L'objectif principal de Figueras fut de maintenir l'ordre. Les ouvriers de l'Internationale des Travailleurs exigeaient du gouvernement central une augmentation des salaires, la réduction des heures de travail et la protection du travail infantile.

Le gouvernement, formé par des républicains radicaux, ne parvenait pas à s'entendre sur la forme de la République : les radicaux voulaient une république unitaire, tandis que les fédéralistes cherchaient une république fédérale. Les élections furent remportées par les fédéralistes, mais l'abstention ayant dépassé 60 %, ce triomphe ne fut pas jugé suffisamment représentatif.

Présidence de Pi i Maragall (Juin-Juillet 1873)

Les Cortes, réclamant la République fédérale, élurent Pi i Maragall comme président.
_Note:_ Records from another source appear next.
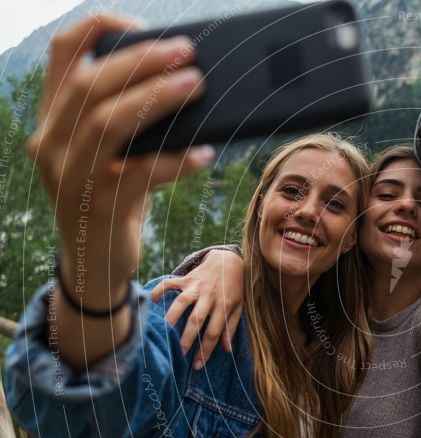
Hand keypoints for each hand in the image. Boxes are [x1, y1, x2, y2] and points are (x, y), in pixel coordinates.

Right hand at [28, 14, 212, 304]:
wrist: (96, 261)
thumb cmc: (113, 195)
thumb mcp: (112, 151)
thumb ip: (129, 118)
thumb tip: (185, 80)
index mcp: (54, 118)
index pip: (62, 54)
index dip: (100, 29)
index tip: (144, 27)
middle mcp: (51, 142)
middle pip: (90, 83)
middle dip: (141, 61)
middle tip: (187, 53)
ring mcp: (70, 176)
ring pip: (107, 123)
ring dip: (156, 99)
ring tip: (196, 85)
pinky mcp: (97, 207)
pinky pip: (139, 175)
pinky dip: (175, 161)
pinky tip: (204, 154)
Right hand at [150, 250, 245, 367]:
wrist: (228, 261)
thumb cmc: (234, 289)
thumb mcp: (238, 308)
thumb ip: (231, 327)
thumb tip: (227, 350)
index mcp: (224, 305)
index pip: (214, 332)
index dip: (206, 350)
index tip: (197, 365)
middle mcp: (210, 296)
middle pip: (197, 319)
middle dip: (187, 338)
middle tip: (179, 354)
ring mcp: (196, 286)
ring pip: (182, 303)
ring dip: (172, 318)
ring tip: (163, 333)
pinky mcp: (186, 278)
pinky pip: (169, 283)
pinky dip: (159, 290)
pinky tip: (152, 302)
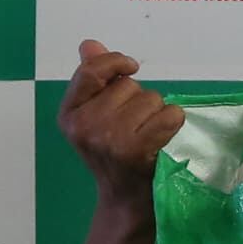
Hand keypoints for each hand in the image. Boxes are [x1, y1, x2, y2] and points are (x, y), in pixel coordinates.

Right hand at [58, 40, 185, 198]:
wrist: (125, 200)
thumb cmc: (113, 153)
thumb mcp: (95, 116)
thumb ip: (94, 78)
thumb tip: (89, 44)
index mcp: (69, 114)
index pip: (90, 71)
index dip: (114, 62)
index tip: (131, 68)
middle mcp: (84, 126)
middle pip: (127, 85)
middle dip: (137, 99)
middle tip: (133, 127)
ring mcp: (109, 139)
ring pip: (151, 98)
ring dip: (156, 113)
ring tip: (146, 136)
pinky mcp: (136, 151)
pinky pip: (169, 114)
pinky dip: (173, 121)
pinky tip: (162, 137)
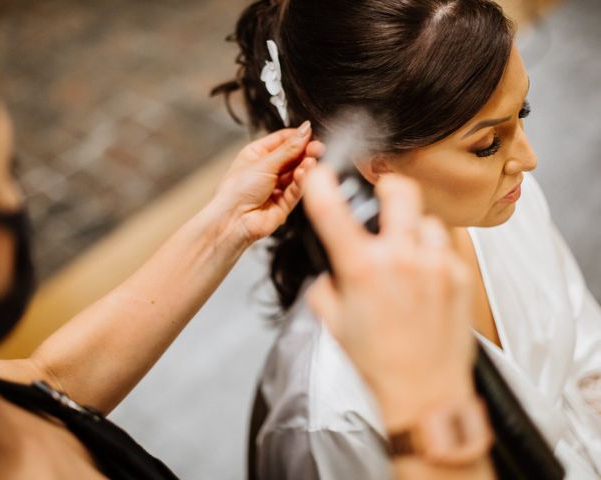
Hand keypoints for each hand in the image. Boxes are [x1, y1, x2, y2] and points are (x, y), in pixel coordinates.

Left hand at [213, 122, 322, 244]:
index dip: (297, 137)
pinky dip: (302, 182)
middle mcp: (267, 170)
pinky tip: (303, 175)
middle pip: (292, 157)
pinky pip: (296, 190)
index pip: (282, 140)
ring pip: (297, 174)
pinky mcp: (284, 204)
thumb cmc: (235, 192)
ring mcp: (276, 188)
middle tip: (316, 148)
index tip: (310, 134)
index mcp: (256, 154)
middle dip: (304, 152)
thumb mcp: (263, 163)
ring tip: (311, 162)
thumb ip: (288, 149)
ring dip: (305, 167)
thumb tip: (304, 131)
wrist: (232, 221)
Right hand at [303, 166, 475, 428]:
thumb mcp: (333, 322)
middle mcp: (401, 258)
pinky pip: (446, 248)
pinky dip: (433, 255)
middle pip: (400, 190)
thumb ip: (326, 286)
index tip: (319, 173)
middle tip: (384, 198)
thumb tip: (332, 270)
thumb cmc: (376, 363)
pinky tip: (426, 279)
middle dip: (388, 186)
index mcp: (362, 268)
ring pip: (427, 220)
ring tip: (408, 254)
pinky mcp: (461, 278)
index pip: (332, 210)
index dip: (320, 183)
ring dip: (414, 230)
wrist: (424, 394)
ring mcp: (436, 265)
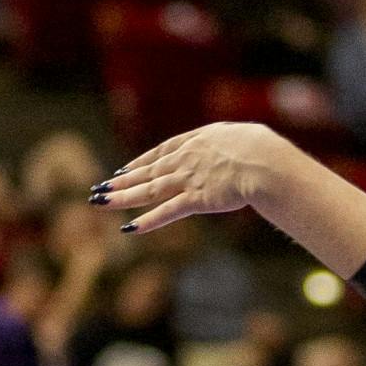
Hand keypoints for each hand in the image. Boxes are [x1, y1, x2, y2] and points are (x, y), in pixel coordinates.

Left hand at [94, 122, 288, 234]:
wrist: (265, 163)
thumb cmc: (265, 150)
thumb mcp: (246, 138)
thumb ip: (233, 145)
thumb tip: (240, 149)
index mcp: (200, 139)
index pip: (162, 151)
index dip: (140, 162)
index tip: (123, 170)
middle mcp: (188, 158)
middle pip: (148, 171)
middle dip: (122, 182)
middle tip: (100, 190)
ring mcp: (190, 179)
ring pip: (149, 190)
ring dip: (123, 198)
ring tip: (100, 204)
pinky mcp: (197, 199)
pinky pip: (167, 212)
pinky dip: (148, 221)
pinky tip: (130, 228)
L'absence de consensus fit que plusieurs propositions législatives ne furent pas approuvées, y compris le projet officiel de la Constitution de 1873. Cette Constitution n'entra jamais en vigueur, car le pays sombra dans un processus révolutionnaire qui finit par engloutir la République.

Crise et Cantonnalisme

Les principaux problèmes furent :

  • La grève générale proclamée à Alcoy par les membres de l'AIT.
  • La révolte des groupes fédéralistes à Carthagène, proclamant le canton (cantonnalisme).
  • L'apogée des conquêtes carlistes, atteignant des positions dans les provinces d'Albacete et de Cuenca.

Incapable d'organiser une réponse de l'État, Pi i Maragall démissionna.

Présidence de Salmerón (Juillet-Septembre 1873)

Le président Salmerón annonça un virage vers la droite. Le nouveau président se proposa de rétablir l'ordre. Des généraux conservateurs, notamment Martínez Campos et Pavía, réussirent à étouffer une par une les poches d'insurrection.

Salmerón démissionna, se sentant moralement incapable de signer les condamnations à mort prononcées par les autorités militaires.

Présidence de Castelar (Septembre 1873 - Janvier 1874)

Avec la nomination d'Emilio Castelar, le virage vers le conservatisme s'accentua et se consolida. Castelar lança un programme visant à renforcer l'autorité de l'État. Sa politique autoritaire fut contestée par la gauche républicaine, dirigée par Pi i Maragall.

Fin de la République

Après la dissolution du Congrès, le général Pavía annonça la formation d'un gouvernement d'urgence dirigé par le général Serrano. Cet événement marqua, dans la pratique, la fin de la Première République.